### REQUIREMENT
Repeat the listing in full, exactly as it stands.

### RECORDS FOR THIS EXERCISE
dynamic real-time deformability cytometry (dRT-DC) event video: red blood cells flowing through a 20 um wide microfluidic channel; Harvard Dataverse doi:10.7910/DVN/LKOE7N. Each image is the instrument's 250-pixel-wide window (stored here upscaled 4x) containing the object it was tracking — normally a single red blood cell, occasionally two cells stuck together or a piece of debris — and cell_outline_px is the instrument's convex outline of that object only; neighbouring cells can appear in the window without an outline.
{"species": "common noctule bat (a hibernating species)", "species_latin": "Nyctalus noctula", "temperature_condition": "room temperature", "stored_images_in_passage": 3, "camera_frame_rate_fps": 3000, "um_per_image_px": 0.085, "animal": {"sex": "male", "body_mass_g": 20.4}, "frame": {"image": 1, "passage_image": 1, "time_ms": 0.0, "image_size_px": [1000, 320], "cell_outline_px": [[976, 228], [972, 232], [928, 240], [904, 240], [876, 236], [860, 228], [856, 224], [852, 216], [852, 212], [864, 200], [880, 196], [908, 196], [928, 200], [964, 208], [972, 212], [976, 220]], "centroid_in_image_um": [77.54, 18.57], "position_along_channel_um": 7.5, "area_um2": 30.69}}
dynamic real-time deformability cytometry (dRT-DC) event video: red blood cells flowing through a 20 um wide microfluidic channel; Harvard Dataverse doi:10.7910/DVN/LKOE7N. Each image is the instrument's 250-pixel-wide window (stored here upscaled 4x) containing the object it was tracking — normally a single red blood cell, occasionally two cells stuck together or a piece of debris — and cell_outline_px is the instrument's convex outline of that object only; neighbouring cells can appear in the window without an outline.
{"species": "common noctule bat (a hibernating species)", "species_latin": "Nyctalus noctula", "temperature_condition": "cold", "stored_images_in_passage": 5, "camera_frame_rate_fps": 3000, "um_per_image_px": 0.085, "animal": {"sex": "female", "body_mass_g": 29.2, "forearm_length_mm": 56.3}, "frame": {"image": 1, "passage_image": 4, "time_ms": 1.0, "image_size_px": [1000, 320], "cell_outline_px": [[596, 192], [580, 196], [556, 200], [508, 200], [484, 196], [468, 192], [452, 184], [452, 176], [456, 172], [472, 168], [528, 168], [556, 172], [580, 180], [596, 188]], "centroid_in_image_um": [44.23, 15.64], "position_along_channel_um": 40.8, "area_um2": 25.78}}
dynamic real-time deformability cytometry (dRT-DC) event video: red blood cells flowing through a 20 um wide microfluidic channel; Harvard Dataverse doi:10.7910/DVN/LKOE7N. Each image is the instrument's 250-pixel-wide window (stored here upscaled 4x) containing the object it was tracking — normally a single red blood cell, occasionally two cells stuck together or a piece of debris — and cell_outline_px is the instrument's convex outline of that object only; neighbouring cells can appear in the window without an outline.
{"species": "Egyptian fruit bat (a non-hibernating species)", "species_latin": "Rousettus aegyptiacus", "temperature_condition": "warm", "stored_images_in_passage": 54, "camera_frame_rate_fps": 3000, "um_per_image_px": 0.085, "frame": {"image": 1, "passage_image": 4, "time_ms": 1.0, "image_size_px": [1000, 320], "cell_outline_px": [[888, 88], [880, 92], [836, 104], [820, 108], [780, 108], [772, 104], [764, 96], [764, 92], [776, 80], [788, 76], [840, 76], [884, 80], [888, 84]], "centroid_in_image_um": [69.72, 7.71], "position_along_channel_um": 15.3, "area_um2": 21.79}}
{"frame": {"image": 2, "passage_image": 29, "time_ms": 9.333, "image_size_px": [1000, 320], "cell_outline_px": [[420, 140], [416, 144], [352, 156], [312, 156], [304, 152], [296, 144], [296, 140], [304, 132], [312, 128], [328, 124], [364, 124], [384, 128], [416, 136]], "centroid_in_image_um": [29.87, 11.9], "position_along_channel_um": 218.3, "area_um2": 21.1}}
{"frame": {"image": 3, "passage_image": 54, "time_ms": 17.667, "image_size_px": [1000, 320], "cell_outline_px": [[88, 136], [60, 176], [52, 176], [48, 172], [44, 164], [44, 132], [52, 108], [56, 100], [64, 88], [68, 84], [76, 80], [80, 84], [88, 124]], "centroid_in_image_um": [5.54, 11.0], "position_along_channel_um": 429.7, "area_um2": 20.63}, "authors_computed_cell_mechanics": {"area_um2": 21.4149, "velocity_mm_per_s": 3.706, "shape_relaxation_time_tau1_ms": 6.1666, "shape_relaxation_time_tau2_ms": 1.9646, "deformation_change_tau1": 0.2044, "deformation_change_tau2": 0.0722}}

### WRITTEN ANSWER
dynamic real-time deformability cytometry (dRT-DC) event video: red blood cells flowing through a 20 um wide microfluidic channel; Harvard Dataverse doi:10.7910/DVN/LKOE7N. Each image is the instrument's 250-pixel-wide window (stored here upscaled 4x) containing the object it was tracking — normally a single red blood cell, occasionally two cells stuck together or a piece of debris — and cell_outline_px is the instrument's convex outline of that object only; neighbouring cells can appear in the window without an outline.
{"species": "common noctule bat (a hibernating species)", "species_latin": "Nyctalus noctula", "temperature_condition": "room temperature", "stored_images_in_passage": 3, "camera_frame_rate_fps": 3000, "um_per_image_px": 0.085, "animal": {"sex": "male", "body_mass_g": 20.4}, "frame": {"image": 1, "passage_image": 1, "time_ms": 0.0, "image_size_px": [1000, 320], "cell_outline_px": [[976, 228], [972, 232], [928, 240], [904, 240], [876, 236], [860, 228], [856, 224], [852, 216], [852, 212], [864, 200], [880, 196], [908, 196], [928, 200], [964, 208], [972, 212], [976, 220]], "centroid_in_image_um": [77.54, 18.57], "position_along_channel_um": 7.5, "area_um2": 30.69}}
dynamic real-time deformability cytometry (dRT-DC) event video: red blood cells flowing through a 20 um wide microfluidic channel; Harvard Dataverse doi:10.7910/DVN/LKOE7N. Each image is the instrument's 250-pixel-wide window (stored here upscaled 4x) containing the object it was tracking — normally a single red blood cell, occasionally two cells stuck together or a piece of debris — and cell_outline_px is the instrument's convex outline of that object only; neighbouring cells can appear in the window without an outline.
{"species": "common noctule bat (a hibernating species)", "species_latin": "Nyctalus noctula", "temperature_condition": "cold", "stored_images_in_passage": 5, "camera_frame_rate_fps": 3000, "um_per_image_px": 0.085, "animal": {"sex": "female", "body_mass_g": 29.2, "forearm_length_mm": 56.3}, "frame": {"image": 1, "passage_image": 4, "time_ms": 1.0, "image_size_px": [1000, 320], "cell_outline_px": [[596, 192], [580, 196], [556, 200], [508, 200], [484, 196], [468, 192], [452, 184], [452, 176], [456, 172], [472, 168], [528, 168], [556, 172], [580, 180], [596, 188]], "centroid_in_image_um": [44.23, 15.64], "position_along_channel_um": 40.8, "area_um2": 25.78}}
dynamic real-time deformability cytometry (dRT-DC) event video: red blood cells flowing through a 20 um wide microfluidic channel; Harvard Dataverse doi:10.7910/DVN/LKOE7N. Each image is the instrument's 250-pixel-wide window (stored here upscaled 4x) containing the object it was tracking — normally a single red blood cell, occasionally two cells stuck together or a piece of debris — and cell_outline_px is the instrument's convex outline of that object only; neighbouring cells can appear in the window without an outline.
{"species": "Egyptian fruit bat (a non-hibernating species)", "species_latin": "Rousettus aegyptiacus", "temperature_condition": "warm", "stored_images_in_passage": 54, "camera_frame_rate_fps": 3000, "um_per_image_px": 0.085, "frame": {"image": 1, "passage_image": 4, "time_ms": 1.0, "image_size_px": [1000, 320], "cell_outline_px": [[888, 88], [880, 92], [836, 104], [820, 108], [780, 108], [772, 104], [764, 96], [764, 92], [776, 80], [788, 76], [840, 76], [884, 80], [888, 84]], "centroid_in_image_um": [69.72, 7.71], "position_along_channel_um": 15.3, "area_um2": 21.79}}
{"frame": {"image": 2, "passage_image": 29, "time_ms": 9.333, "image_size_px": [1000, 320], "cell_outline_px": [[420, 140], [416, 144], [352, 156], [312, 156], [304, 152], [296, 144], [296, 140], [304, 132], [312, 128], [328, 124], [364, 124], [384, 128], [416, 136]], "centroid_in_image_um": [29.87, 11.9], "position_along_channel_um": 218.3, "area_um2": 21.1}}
{"frame": {"image": 3, "passage_image": 54, "time_ms": 17.667, "image_size_px": [1000, 320], "cell_outline_px": [[88, 136], [60, 176], [52, 176], [48, 172], [44, 164], [44, 132], [52, 108], [56, 100], [64, 88], [68, 84], [76, 80], [80, 84], [88, 124]], "centroid_in_image_um": [5.54, 11.0], "position_along_channel_um": 429.7, "area_um2": 20.63}, "authors_computed_cell_mechanics": {"area_um2": 21.4149, "velocity_mm_per_s": 3.706, "shape_relaxation_time_tau1_ms": 6.1666, "shape_relaxation_time_tau2_ms": 1.9646, "deformation_change_tau1": 0.2044, "deformation_change_tau2": 0.0722}}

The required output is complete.